| 問題 |
以下のデータで「Books」という文字列を含む行を数え、その数だけを答えてください。大文字と小文字は区別すること。

収集したデータ:
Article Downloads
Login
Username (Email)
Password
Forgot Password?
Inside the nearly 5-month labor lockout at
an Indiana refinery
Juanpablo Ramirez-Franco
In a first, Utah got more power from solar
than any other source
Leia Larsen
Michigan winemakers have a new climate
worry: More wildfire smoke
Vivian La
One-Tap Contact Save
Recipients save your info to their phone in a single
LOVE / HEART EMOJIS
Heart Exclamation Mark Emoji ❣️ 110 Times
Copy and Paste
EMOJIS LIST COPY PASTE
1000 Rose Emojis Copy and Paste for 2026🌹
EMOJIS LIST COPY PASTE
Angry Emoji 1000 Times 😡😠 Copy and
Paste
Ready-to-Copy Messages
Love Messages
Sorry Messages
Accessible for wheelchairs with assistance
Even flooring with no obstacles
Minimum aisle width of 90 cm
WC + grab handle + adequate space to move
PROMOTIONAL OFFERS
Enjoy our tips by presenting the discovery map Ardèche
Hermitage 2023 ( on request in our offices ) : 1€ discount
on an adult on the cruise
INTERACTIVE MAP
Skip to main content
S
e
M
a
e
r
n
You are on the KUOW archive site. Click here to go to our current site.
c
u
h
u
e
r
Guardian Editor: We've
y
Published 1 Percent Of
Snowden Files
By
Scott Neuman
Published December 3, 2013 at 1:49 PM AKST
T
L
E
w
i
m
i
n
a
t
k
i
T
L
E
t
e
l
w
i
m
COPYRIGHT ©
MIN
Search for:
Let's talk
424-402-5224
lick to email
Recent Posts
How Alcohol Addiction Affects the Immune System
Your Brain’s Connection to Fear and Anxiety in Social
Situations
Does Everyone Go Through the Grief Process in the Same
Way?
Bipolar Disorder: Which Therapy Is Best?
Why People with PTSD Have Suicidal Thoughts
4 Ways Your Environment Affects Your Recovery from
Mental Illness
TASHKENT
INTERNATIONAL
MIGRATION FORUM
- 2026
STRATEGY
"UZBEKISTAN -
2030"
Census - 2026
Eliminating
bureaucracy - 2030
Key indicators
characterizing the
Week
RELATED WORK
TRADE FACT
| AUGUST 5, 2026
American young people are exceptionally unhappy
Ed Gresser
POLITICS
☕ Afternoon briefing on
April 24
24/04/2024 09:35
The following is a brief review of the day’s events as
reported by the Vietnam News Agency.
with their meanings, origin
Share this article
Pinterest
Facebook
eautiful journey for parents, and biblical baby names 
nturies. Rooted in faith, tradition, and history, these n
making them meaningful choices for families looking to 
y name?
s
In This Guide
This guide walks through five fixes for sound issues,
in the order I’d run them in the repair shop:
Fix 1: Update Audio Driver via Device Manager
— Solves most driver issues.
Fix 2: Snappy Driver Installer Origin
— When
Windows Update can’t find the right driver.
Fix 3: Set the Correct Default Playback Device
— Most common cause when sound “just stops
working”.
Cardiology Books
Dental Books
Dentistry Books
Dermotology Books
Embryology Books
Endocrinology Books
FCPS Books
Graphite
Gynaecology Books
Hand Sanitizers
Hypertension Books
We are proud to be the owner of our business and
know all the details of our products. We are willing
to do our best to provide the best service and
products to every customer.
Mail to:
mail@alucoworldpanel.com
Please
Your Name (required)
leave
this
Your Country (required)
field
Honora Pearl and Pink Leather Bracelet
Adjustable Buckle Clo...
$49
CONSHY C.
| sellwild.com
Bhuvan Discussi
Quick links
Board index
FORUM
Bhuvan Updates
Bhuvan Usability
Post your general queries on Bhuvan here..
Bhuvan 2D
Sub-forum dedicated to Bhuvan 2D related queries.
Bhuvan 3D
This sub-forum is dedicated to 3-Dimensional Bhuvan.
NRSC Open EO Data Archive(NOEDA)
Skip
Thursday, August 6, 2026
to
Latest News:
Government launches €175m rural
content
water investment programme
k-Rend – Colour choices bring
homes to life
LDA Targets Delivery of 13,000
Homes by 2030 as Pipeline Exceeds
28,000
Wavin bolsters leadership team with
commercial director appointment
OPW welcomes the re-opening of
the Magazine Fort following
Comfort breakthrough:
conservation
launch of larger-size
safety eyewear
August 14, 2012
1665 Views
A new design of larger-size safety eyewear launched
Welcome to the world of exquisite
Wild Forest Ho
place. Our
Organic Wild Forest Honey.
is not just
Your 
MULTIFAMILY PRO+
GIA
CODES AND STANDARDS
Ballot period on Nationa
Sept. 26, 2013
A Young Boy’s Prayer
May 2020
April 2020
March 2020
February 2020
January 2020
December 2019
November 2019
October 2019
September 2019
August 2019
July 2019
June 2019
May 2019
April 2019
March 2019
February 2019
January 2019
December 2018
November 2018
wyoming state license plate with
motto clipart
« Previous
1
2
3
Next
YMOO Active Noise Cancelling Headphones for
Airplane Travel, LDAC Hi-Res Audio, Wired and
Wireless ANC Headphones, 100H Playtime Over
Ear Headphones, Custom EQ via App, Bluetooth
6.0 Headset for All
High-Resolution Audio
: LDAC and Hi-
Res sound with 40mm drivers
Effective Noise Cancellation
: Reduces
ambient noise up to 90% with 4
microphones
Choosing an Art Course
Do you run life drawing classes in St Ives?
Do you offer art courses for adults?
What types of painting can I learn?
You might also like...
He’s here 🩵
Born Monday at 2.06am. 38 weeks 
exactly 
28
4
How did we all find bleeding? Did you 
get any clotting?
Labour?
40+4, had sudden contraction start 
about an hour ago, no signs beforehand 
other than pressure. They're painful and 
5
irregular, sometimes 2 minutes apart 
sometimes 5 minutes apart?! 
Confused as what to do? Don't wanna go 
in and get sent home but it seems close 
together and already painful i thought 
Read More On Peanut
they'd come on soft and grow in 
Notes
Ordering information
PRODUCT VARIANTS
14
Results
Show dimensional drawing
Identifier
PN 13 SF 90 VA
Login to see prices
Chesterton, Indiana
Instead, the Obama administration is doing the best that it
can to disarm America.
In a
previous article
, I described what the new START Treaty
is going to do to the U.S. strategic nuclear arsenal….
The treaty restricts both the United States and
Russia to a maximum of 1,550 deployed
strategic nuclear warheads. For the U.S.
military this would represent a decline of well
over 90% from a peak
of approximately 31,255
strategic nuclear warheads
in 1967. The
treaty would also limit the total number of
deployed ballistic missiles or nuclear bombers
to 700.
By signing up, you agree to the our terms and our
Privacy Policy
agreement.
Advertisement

| 記述式解答 |
9